### Activity
Nothing but the lines from the one containing "3: (164, 1331)" through the end of the data below should appear in the answer, each exact and free of pictures.

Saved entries

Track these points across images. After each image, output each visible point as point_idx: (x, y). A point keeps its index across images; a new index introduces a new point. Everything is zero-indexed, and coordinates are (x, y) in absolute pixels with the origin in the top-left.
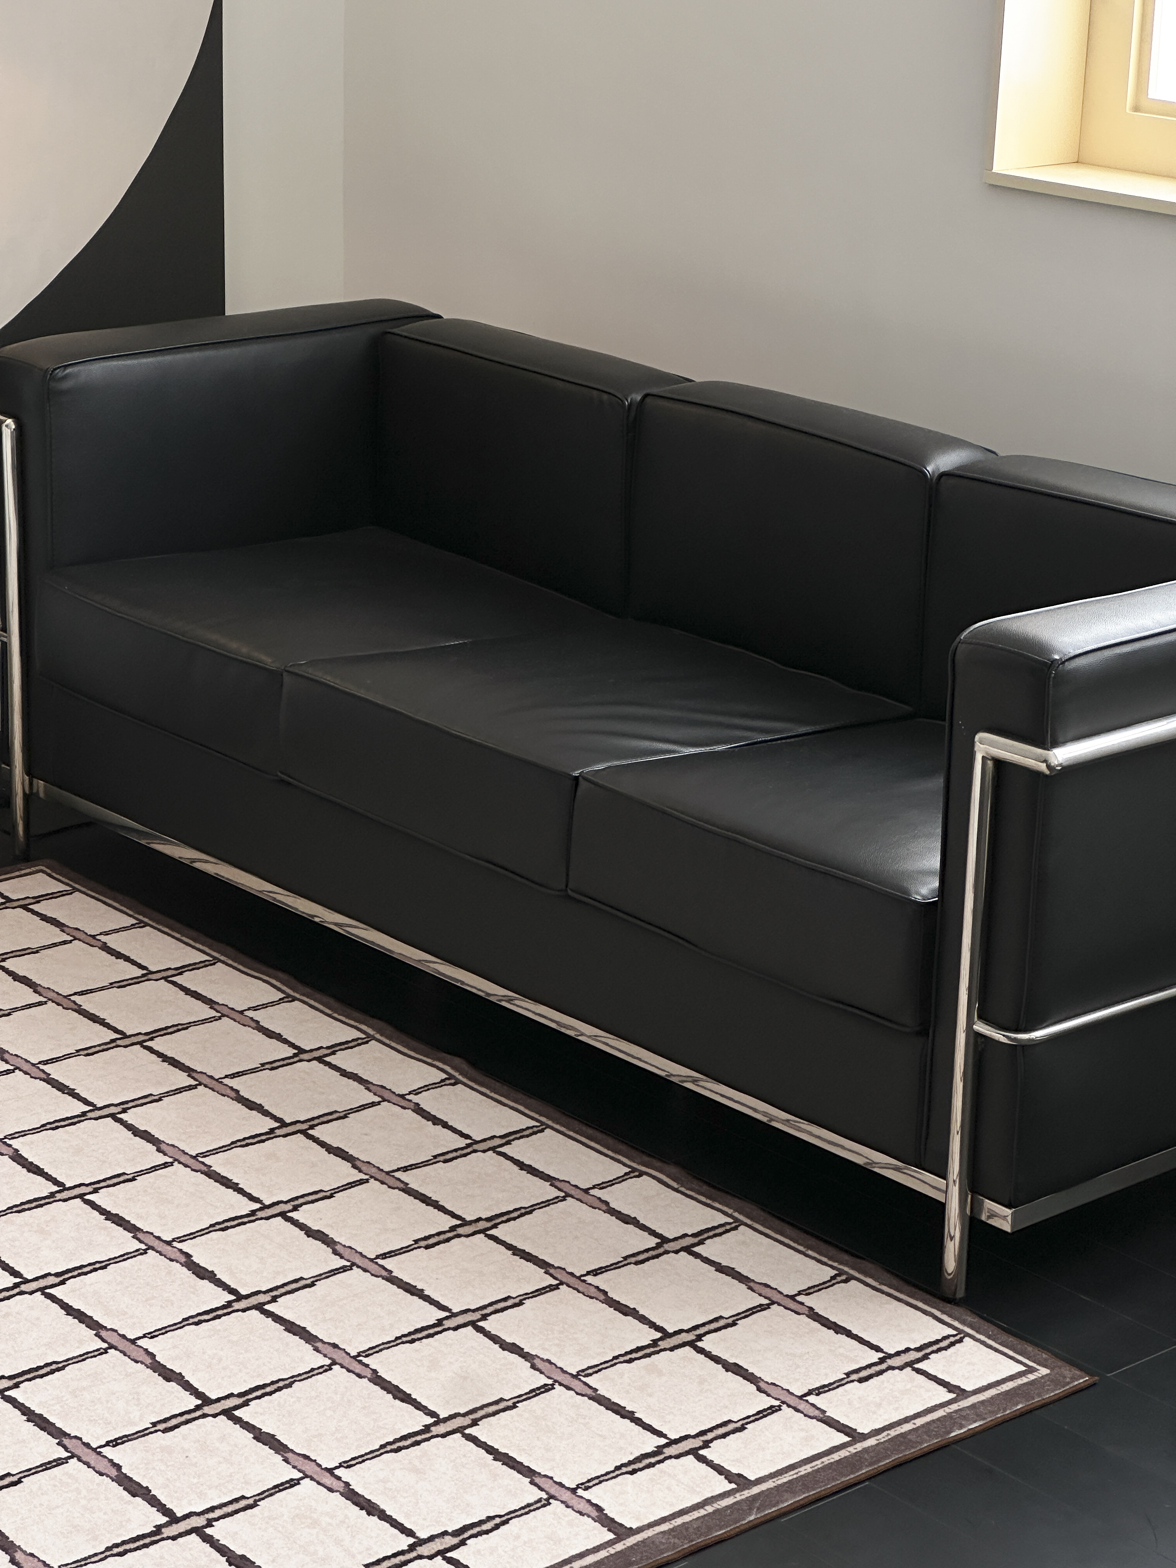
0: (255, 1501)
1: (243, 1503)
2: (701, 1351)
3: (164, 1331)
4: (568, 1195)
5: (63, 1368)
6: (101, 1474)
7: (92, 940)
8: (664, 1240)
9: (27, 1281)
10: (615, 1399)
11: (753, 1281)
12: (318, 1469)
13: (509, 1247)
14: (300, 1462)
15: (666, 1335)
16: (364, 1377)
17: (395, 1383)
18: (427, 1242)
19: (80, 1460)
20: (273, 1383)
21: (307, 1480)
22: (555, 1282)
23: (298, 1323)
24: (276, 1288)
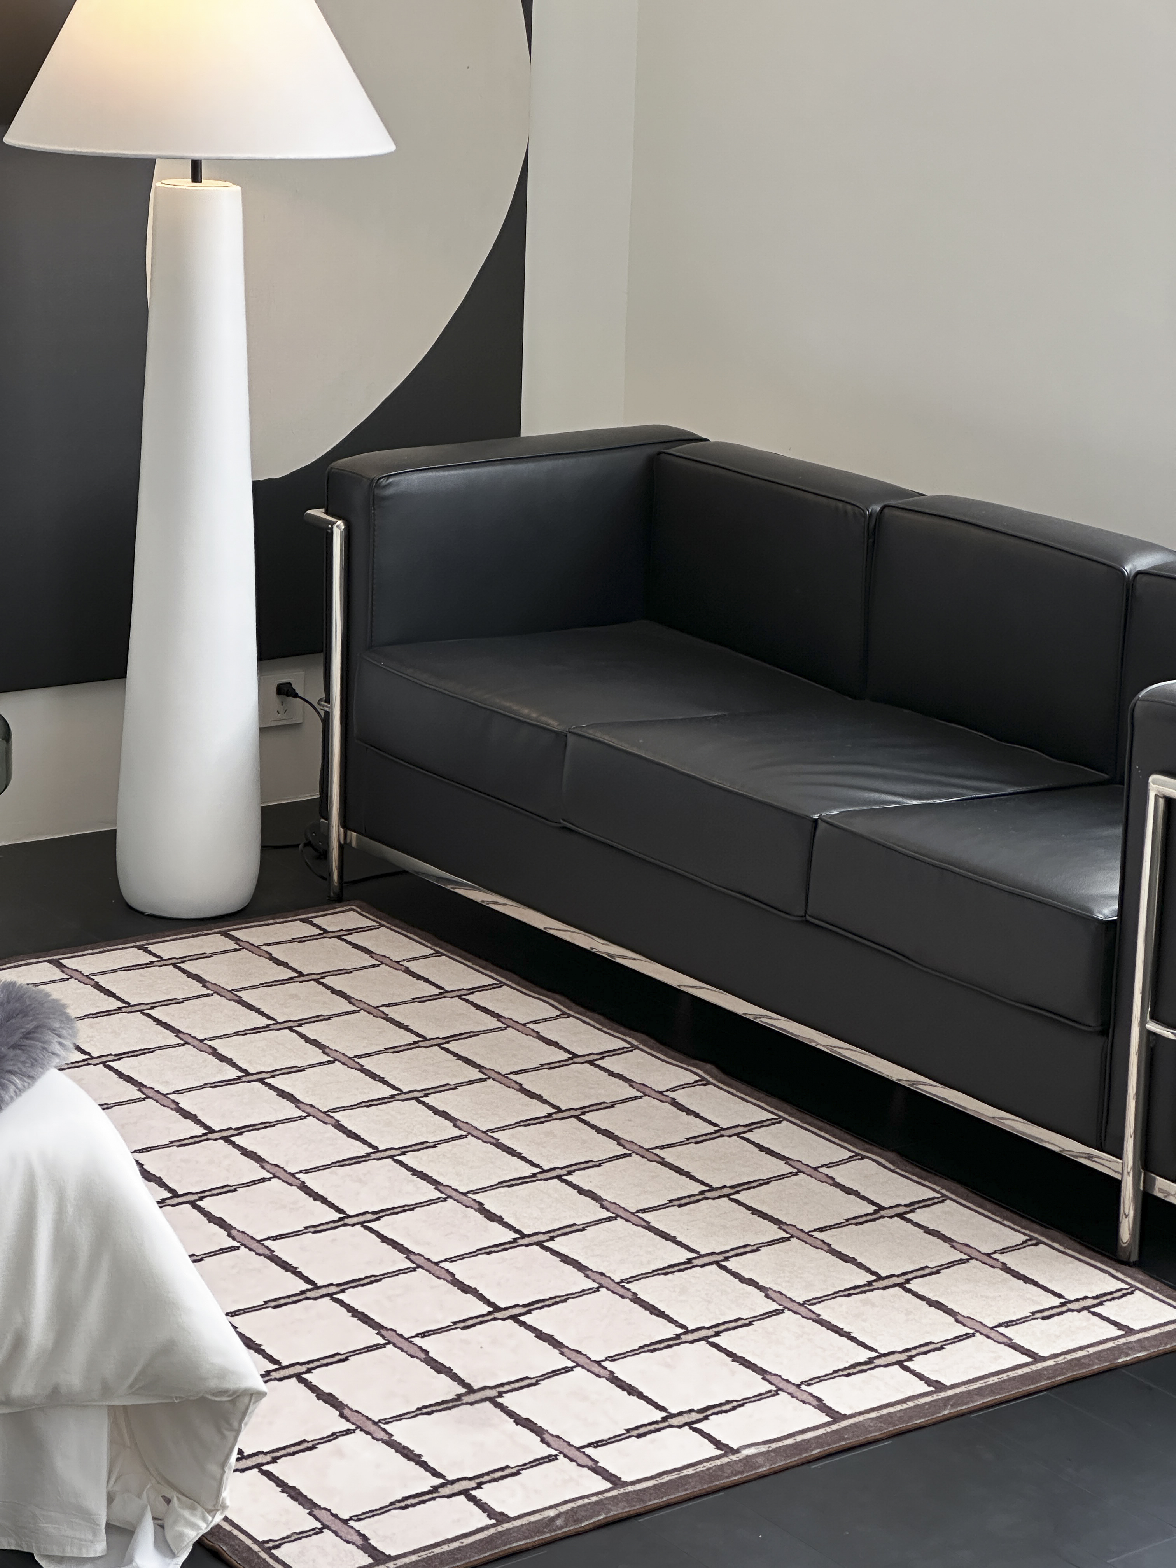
0: (537, 1381)
1: (527, 1382)
2: (909, 1291)
3: (462, 1257)
4: (800, 1171)
5: (380, 1280)
6: (412, 1356)
7: (396, 965)
8: (881, 1208)
9: (349, 1217)
10: (834, 1323)
11: (955, 1241)
12: (589, 1361)
13: (749, 1208)
14: (573, 1355)
15: (880, 1278)
16: (627, 1298)
17: (652, 1303)
18: (680, 1202)
19: (395, 1345)
20: (551, 1298)
21: (579, 1368)
22: (787, 1236)
23: (571, 1256)
24: (554, 1230)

### Solution for this problem
3: (164, 1331)
4: (568, 1195)
5: (63, 1368)
6: (101, 1474)
7: (92, 940)
8: (664, 1240)
9: (27, 1281)
10: (615, 1399)
11: (753, 1281)
12: (318, 1469)
13: (509, 1247)
14: (300, 1462)
15: (666, 1335)
16: (364, 1377)
17: (395, 1383)
18: (427, 1242)
19: (80, 1460)
20: (273, 1383)
21: (307, 1480)
22: (555, 1282)
23: (298, 1323)
24: (276, 1288)
0: (537, 1381)
1: (527, 1382)
2: (909, 1291)
3: (462, 1257)
4: (800, 1171)
5: (380, 1280)
6: (412, 1356)
7: (396, 965)
8: (881, 1208)
9: (349, 1217)
10: (834, 1323)
11: (955, 1241)
12: (589, 1361)
13: (749, 1208)
14: (573, 1355)
15: (880, 1278)
16: (627, 1298)
17: (652, 1303)
18: (680, 1202)
19: (395, 1345)
20: (551, 1298)
21: (579, 1368)
22: (787, 1236)
23: (571, 1256)
24: (554, 1230)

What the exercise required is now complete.